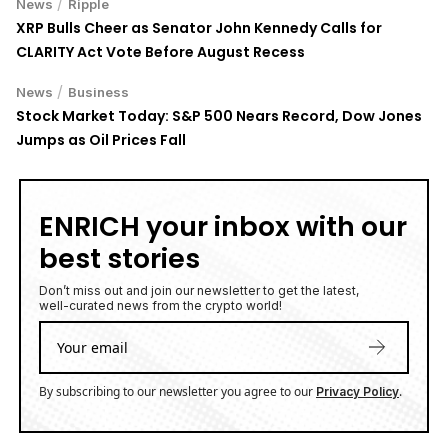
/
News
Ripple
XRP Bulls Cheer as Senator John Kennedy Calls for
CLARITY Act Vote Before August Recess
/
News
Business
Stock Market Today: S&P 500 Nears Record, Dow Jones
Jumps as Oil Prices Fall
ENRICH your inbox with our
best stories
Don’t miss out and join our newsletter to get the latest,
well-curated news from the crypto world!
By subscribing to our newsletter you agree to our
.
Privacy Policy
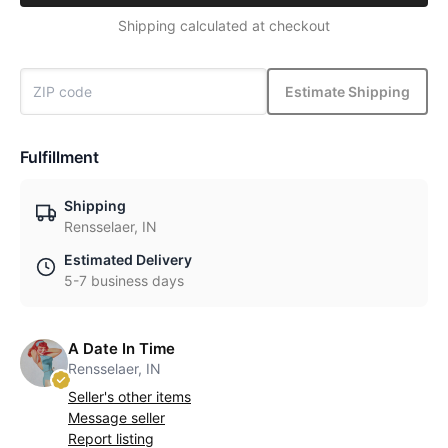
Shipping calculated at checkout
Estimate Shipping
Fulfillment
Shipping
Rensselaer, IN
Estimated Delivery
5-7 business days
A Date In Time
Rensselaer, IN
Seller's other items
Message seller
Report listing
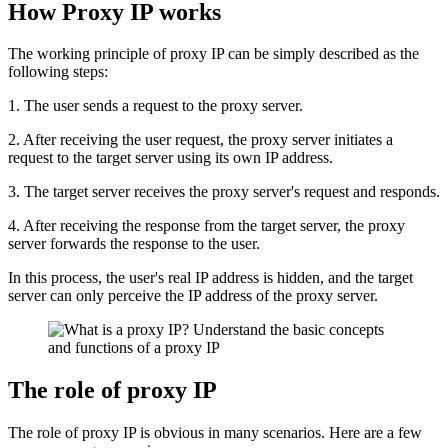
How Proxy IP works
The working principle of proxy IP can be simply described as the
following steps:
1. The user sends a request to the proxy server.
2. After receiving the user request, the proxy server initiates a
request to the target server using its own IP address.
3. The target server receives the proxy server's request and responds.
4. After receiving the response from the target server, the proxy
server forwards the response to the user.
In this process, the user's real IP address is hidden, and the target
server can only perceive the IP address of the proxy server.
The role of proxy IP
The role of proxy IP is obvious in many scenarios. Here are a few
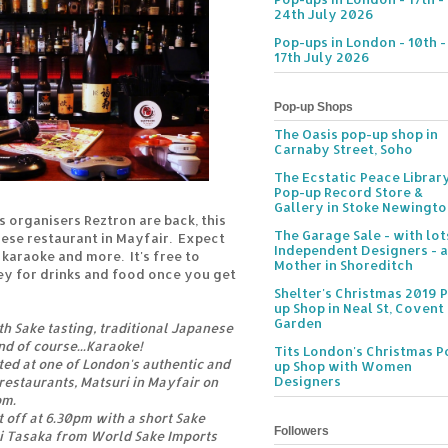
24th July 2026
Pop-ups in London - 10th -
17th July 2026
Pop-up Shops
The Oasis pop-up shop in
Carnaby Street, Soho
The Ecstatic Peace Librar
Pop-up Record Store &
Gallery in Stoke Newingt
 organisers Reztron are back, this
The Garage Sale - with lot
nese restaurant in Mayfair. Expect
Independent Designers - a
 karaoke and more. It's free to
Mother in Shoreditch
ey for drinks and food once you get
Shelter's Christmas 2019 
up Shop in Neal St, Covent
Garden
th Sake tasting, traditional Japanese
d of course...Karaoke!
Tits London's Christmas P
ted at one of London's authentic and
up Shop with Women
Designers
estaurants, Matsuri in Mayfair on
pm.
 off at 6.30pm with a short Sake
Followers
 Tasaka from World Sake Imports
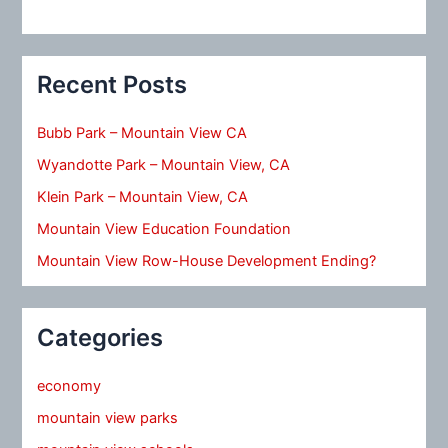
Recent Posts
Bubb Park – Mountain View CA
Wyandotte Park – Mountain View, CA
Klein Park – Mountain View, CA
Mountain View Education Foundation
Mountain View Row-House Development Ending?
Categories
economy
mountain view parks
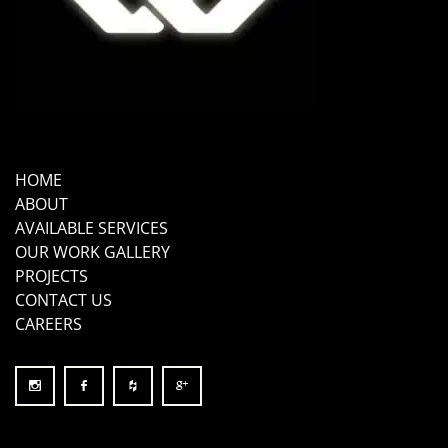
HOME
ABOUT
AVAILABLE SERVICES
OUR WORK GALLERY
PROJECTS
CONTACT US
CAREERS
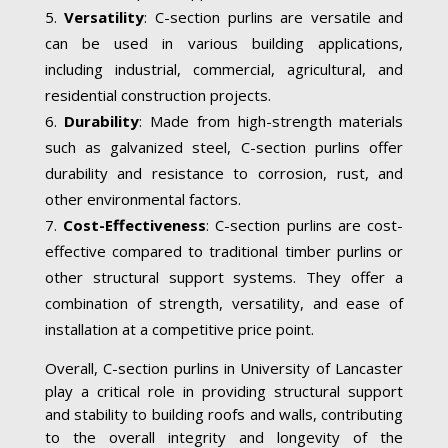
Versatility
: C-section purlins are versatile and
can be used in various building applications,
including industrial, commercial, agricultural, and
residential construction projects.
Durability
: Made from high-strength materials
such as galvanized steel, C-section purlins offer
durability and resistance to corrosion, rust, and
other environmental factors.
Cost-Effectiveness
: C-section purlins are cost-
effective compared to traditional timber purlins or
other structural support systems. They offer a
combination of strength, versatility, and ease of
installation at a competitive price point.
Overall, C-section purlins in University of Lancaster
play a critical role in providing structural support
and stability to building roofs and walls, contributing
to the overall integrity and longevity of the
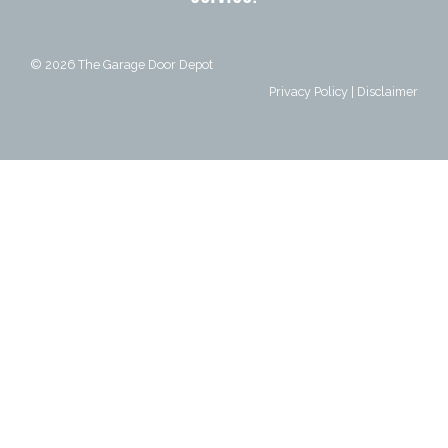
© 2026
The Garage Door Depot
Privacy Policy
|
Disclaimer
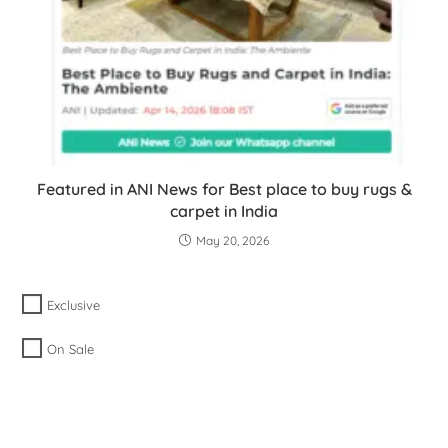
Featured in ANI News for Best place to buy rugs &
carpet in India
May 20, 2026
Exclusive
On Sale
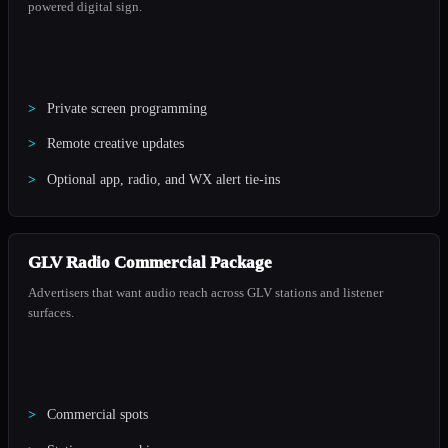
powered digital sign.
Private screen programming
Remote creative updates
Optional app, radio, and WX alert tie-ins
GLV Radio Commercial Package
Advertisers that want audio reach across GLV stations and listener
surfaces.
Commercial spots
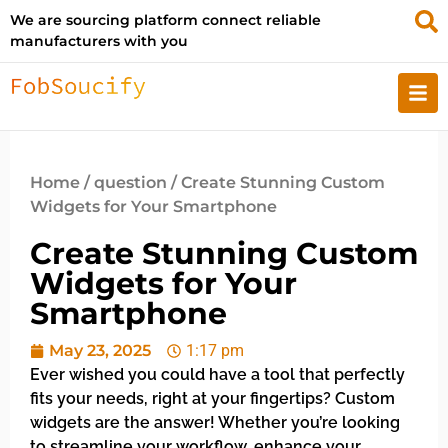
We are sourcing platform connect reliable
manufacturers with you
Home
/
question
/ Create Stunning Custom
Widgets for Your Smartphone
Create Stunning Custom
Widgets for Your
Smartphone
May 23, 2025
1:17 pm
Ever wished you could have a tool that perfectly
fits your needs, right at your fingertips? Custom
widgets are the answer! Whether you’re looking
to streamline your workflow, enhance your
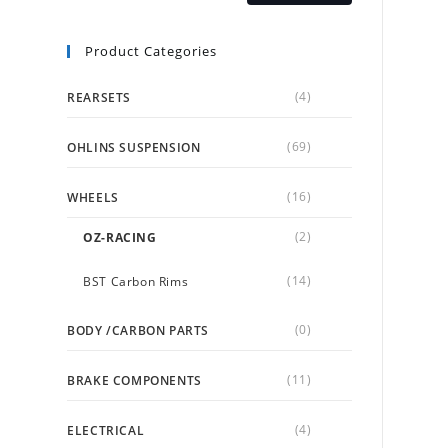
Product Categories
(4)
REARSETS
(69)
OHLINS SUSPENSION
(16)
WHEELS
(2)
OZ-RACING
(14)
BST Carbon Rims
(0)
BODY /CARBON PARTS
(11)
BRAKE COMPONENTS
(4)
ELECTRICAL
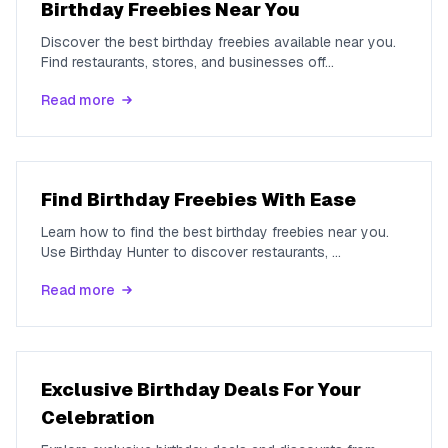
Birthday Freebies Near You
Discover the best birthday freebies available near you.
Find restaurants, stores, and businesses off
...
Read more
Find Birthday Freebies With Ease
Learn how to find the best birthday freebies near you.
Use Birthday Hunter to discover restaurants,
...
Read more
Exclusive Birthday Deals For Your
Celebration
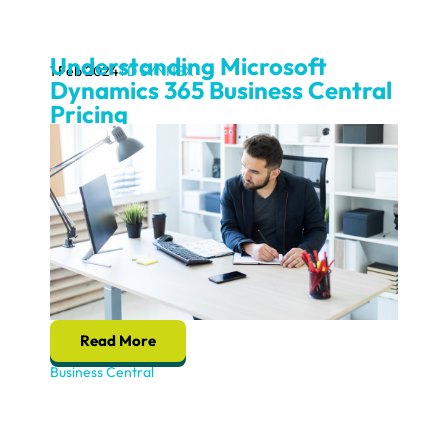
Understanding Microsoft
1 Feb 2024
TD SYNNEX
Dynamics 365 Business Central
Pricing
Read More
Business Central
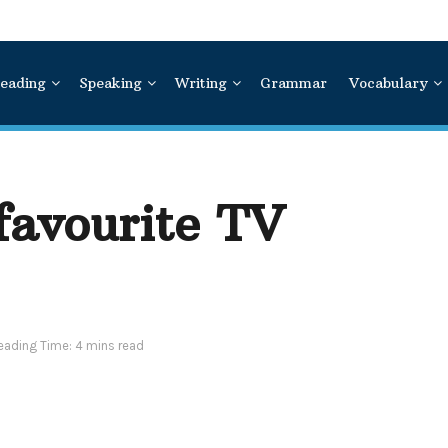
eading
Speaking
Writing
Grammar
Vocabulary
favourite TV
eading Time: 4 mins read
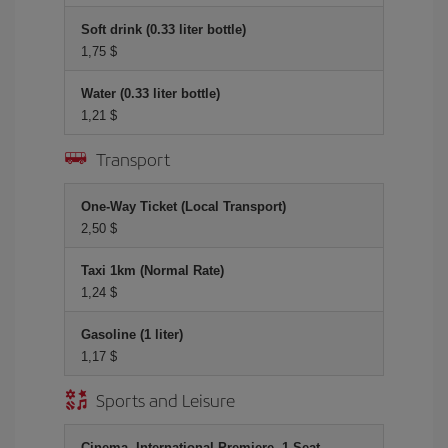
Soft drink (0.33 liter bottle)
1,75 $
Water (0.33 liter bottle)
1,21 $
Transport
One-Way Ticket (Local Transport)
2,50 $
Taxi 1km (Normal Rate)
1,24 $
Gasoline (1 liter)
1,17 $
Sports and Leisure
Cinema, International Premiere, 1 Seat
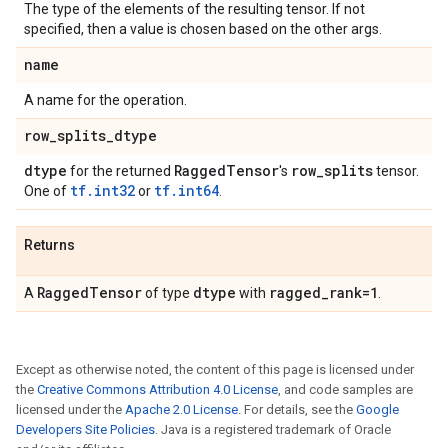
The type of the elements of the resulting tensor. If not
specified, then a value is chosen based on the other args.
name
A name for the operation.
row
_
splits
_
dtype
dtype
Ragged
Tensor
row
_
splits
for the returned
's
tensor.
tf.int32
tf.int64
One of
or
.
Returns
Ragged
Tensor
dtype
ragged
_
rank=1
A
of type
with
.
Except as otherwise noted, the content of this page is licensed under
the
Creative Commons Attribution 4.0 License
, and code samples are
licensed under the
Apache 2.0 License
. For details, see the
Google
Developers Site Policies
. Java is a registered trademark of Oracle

------------------------------

§ **Work request**
Please reproduce the text of all the rows above exactly, line for line, but leave out every bracketed picture marker.

§ **The answer**
/
News
Ripple
XRP Bulls Cheer as Senator John Kennedy Calls for
CLARITY Act Vote Before August Recess
/
News
Business
Stock Market Today: S&P 500 Nears Record, Dow Jones
Jumps as Oil Prices Fall
ENRICH your inbox with our
best stories
Don’t miss out and join our newsletter to get the latest,
well-curated news from the crypto world!
By subscribing to our newsletter you agree to our
.
Privacy Policy
Shipping calculated at checkout
Estimate Shipping
Fulfillment
Shipping
Rensselaer, IN
Estimated Delivery
5-7 business days
A Date In Time
Rensselaer, IN
Seller's other items
Message seller
Report listing
How Proxy IP works
The working principle of proxy IP can be simply described as the
following steps:
1. The user sends a request to the proxy server.
2. After receiving the user request, the proxy server initiates a
request to the target server using its own IP address.
3. The target server receives the proxy server's request and responds.
4. After receiving the response from the target server, the proxy
server forwards the response to the user.
In this process, the user's real IP address is hidden, and the target
server can only perceive the IP address of the proxy server.
The role of proxy IP
The role of proxy IP is obvious in many scenarios. Here are a few
24th July 2026
Pop-ups in London - 10th -
17th July 2026
Pop-up Shops
The Oasis pop-up shop in
Carnaby Street, Soho
The Ecstatic Peace Librar
Pop-up Record Store &
Gallery in Stoke Newingt
 organisers Reztron are back, this
The Garage Sale - with lot
nese restaurant in Mayfair. Expect
Independent Designers - a
 karaoke and more. It's free to
Mother in Shoreditch
ey for drinks and food once you get
Shelter's Christmas 2019 
up Shop in Neal St, Covent
Garden
th Sake tasting, traditional Japanese
d of course...Karaoke!
Tits London's Christmas P
ted at one of London's authentic and
up Shop with Women
Designers
estaurants, Matsuri in Mayfair on
pm.
 off at 6.30pm with a short Sake
Followers
 Tasaka from World Sake Imports
Recent Posts
Bubb Park – Mountain View CA
Wyandotte Park – Mountain View, CA
Klein Park – Mountain View, CA
Mountain View Education Foundation
Mountain View Row-House Development Ending?
Categories
economy
mountain view parks
HOME
ABOUT
AVAILABLE SERVICES
OUR WORK GALLERY
PROJECTS
CONTACT US
CAREERS
Versatility
: C-section purlins are versatile and
can be used in various building applications,
including industrial, commercial, agricultural, and
residential construction projects.
Durability
: Made from high-strength materials
such as galvanized steel, C-section purlins offer
durability and resistance to corrosion, rust, and
other environmental factors.
Cost-Effectiveness
: C-section purlins are cost-
effective compared to traditional timber purlins or
other structural support systems. They offer a
combination of strength, versatility, and ease of
installation at a competitive price point.
Overall, C-section purlins in University of Lancaster
play a critical role in providing structural support
and stability to building roofs and walls, contributing
to the overall integrity and longevity of the
© 2026
The Garage Door Depot
Privacy Policy
|
Disclaimer
Featured in ANI News for Best place to buy rugs &
carpet in India
May 20, 2026
Exclusive
On Sale
powered digital sign.
Private screen programming
Remote creative updates
Optional app, radio, and WX alert tie-ins
GLV Radio Commercial Package
Advertisers that want audio reach across GLV stations and listener
surfaces.
Commercial spots
We are sourcing platform connect reliable
manufacturers with you
Home
/
question
/ Create Stunning Custom
Widgets for Your Smartphone
Create Stunning Custom
Widgets for Your
Smartphone
May 23, 2025
1:17 pm
Ever wished you could have a tool that perfectly
fits your needs, right at your fingertips? Custom
widgets are the answer! Whether you’re looking
to streamline your workflow, enhance your
Product Categories
(4)
REARSETS
(69)
OHLINS SUSPENSION
(16)
WHEELS
(2)
OZ-RACING
(14)
BST Carbon Rims
(0)
BODY /CARBON PARTS
(11)
BRAKE COMPONENTS
(4)
ELECTRICAL
Birthday Freebies Near You
Discover the best birthday freebies available near you.
Find restaurants, stores, and businesses off
...
Read more
Find Birthday Freebies With Ease
Learn how to find the best birthday freebies near you.
Use Birthday Hunter to discover restaurants,
...
Read more
Exclusive Birthday Deals For Your
Celebration
Understanding Microsoft
1 Feb 2024
TD SYNNEX
Dynamics 365 Business Central
Pricing
Read More
Business Central
eading
Speaking
Writing
Grammar
Vocabulary
favourite TV
eading Time: 4 mins read
Soft drink (0.33 liter bottle)
1,75 $
Water (0.33 liter bottle)
1,21 $
Transport
One-Way Ticket (Local Transport)
2,50 $
Taxi 1km (Normal Rate)
1,24 $
Gasoline (1 liter)
1,17 $
Sports and Leisure
Cinema, International Premiere, 1 Seat
The type of the elements of the resulting tensor. If not
specified, then a value is chosen based on the other args.
name
A name for the operation.
row
_
splits
_
dtype
dtype
Ragged
Tensor
row
_
splits
for the returned
's
tensor.
tf.int32
tf.int64
One of
or
.
Returns
Ragged
Tensor
dtype
ragged
_
rank=1
A
of type
with
.
Except as otherwise noted, the content of this page is licensed under
the
Creative Commons Attribution 4.0 License
, and code samples are
licensed under the
Apache 2.0 License
. For details, see the
Google
Developers Site Policies
. Java is a registered trademark of Oracle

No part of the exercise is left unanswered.